Association of Single Nucleotide Polymorphism in OCT1 and OCT3 Genes with the Efficacy of Metformin Response in North Indian Type 2 Diabetes Mellitus Patients.

Abstract

Abstract Purpose Interindividual variation in efficacy of metformin among type 2 diabetes mellitus (T2DM) patients have been associated with several genetic variants. Understanding the genetic pathways involved in pharmacodynamics of metformin can affect personalized treatment of T2DM. Our study aimed to find the implication of genetic polymorphism in organic cation transporters (OCT1 and OCT3) genes on drug efficacy of metformin therapy in T2DM patients from North India. Methods This study evaluated the role of OCT1 (rs628031) and OCT3 (rs2292334) polymorphism in metformin response on T2DM patients.

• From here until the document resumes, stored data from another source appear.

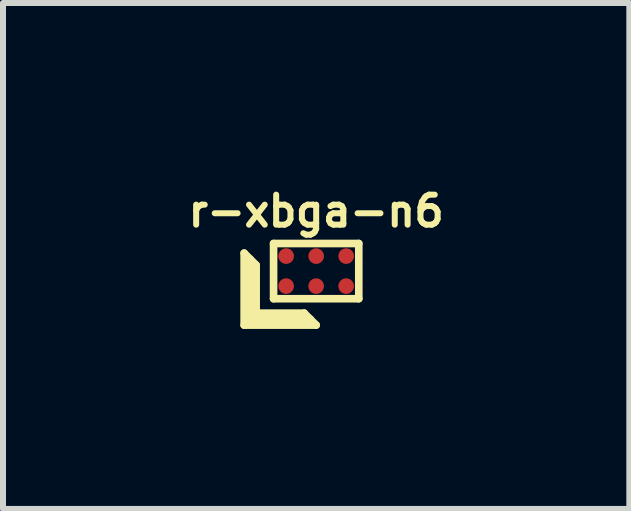
<source format=kicad_pcb>
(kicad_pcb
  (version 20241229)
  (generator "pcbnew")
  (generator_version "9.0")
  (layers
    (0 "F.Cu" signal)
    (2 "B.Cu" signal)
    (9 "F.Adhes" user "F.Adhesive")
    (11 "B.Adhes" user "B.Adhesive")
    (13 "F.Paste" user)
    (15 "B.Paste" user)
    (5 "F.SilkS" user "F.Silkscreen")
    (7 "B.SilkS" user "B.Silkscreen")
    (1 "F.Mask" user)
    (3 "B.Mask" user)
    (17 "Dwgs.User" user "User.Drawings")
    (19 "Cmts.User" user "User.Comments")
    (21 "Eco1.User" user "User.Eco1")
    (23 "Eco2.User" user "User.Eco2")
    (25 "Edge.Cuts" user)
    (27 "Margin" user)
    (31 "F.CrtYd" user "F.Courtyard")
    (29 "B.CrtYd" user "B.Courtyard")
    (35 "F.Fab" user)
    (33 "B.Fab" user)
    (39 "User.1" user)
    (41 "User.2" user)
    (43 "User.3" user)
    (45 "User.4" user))
  (footprint "r-xbga-n6"
    (layer "F.Cu")
    (at 2.219 1.468)
    (property "Reference" "r-xbga-n6" (at 0 -1 0) (layer "F.SilkS") (effects (font (size 0.5 0.5) (thickness 0.1))))
    (attr smd)
    (fp_line (start -1.2 -0.3) (end -1 -0.1) (stroke (width 0.127) (type solid)) (layer "F.SilkS"))
    (fp_line (start -1.2 0.9) (end -1.2 -0.3) (stroke (width 0.127) (type solid)) (layer "F.SilkS"))
    (fp_line (start -1.1 -0.2) (end -1.1 0.8) (stroke (width 0.127) (type solid)) (layer "F.SilkS"))
    (fp_line (start -1.1 0.8) (end -0.1 0.8) (stroke (width 0.127) (type solid)) (layer "F.SilkS"))
    (fp_line (start -1 -0.1) (end -1 0.7) (stroke (width 0.127) (type solid)) (layer "F.SilkS"))
    (fp_line (start -1 0.7) (end -0.2 0.7) (stroke (width 0.127) (type solid)) (layer "F.SilkS"))
    (fp_line (start -0.71 -0.46) (end -0.71 0.46) (stroke (width 0.127) (type solid)) (layer "F.SilkS"))
    (fp_line (start -0.71 -0.46) (end 0.71 -0.46) (stroke (width 0.127) (type solid)) (layer "F.SilkS"))
    (fp_line (start -0.71 0.46) (end 0.71 0.46) (stroke (width 0.127) (type solid)) (layer "F.SilkS"))
    (fp_line (start -0.2 0.7) (end 0 0.9) (stroke (width 0.127) (type solid)) (layer "F.SilkS"))
    (fp_line (start 0 0.9) (end -1.2 0.9) (stroke (width 0.127) (type solid)) (layer "F.SilkS"))
    (fp_line (start 0.71 -0.46) (end 0.71 0.46) (stroke (width 0.127) (type solid)) (layer "F.SilkS"))
    (pad "A1" smd circle (at -0.5 0.25) (size 0.26 0.26) (layers "F.Cu" "F.Mask" "F.Paste"))
    (pad "A2" smd circle (at -0.5 -0.25) (size 0.26 0.26) (layers "F.Cu" "F.Mask" "F.Paste"))
    (pad "B1" smd circle (at 0 0.25) (size 0.26 0.26) (layers "F.Cu" "F.Mask" "F.Paste"))
    (pad "B2" smd circle (at 0 -0.25) (size 0.26 0.26) (layers "F.Cu" "F.Mask" "F.Paste"))
    (pad "C1" smd circle (at 0.5 0.25) (size 0.26 0.26) (layers "F.Cu" "F.Mask" "F.Paste"))
    (pad "C2" smd circle (at 0.5 -0.25) (size 0.26 0.26) (layers "F.Cu" "F.Mask" "F.Paste")))
  (gr_rect
    (start -3 -3)
    (end 7.438 5.431)
    (stroke (width 0.1) (type default))
    (fill no)
    (layer "Edge.Cuts")))
</source>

Response to metformin was defined by HbA1c levels based on which patients (n = 177) were divided into two groups: responders (HbA1C < 7% ; n = 127) and non-responders (HbA1C ≥ 7%; n = 50). The responders were further subcategorized as T2DM patients on monotherapy (n = 55) and on combination therapy (n = 72). Genotyping was done using PCR-RFLP approach. Results No significant association was found between OCT1 (rs628031) polymorphism and metformin response in T2DM patients. On the other hand, significant association of OCT3 (rs rs2292334) polymorphism was observed with metformin response where AA genotype carriers showed higher efficacy of metformin both in mono [OR (CI) = 0.29(0.11–0.72) and p = 0.007] and combination therapy [OR (CI) = 0.41(0.16-1.0) and p = 0.047]. Also, A allele was more prevalent in responders [OR (CI) = 0.48(0.28–0.84) and p = 0.010] while G allele was found to be associated with inefficacy of metformin in T2DM patients [OR (CI) = 2.07(1.19–3.61) and p = 0.010]. Conclusion Genotyping of OCT3 (rs2292334) might be useful in predicting the response to metformin in T2DM patients.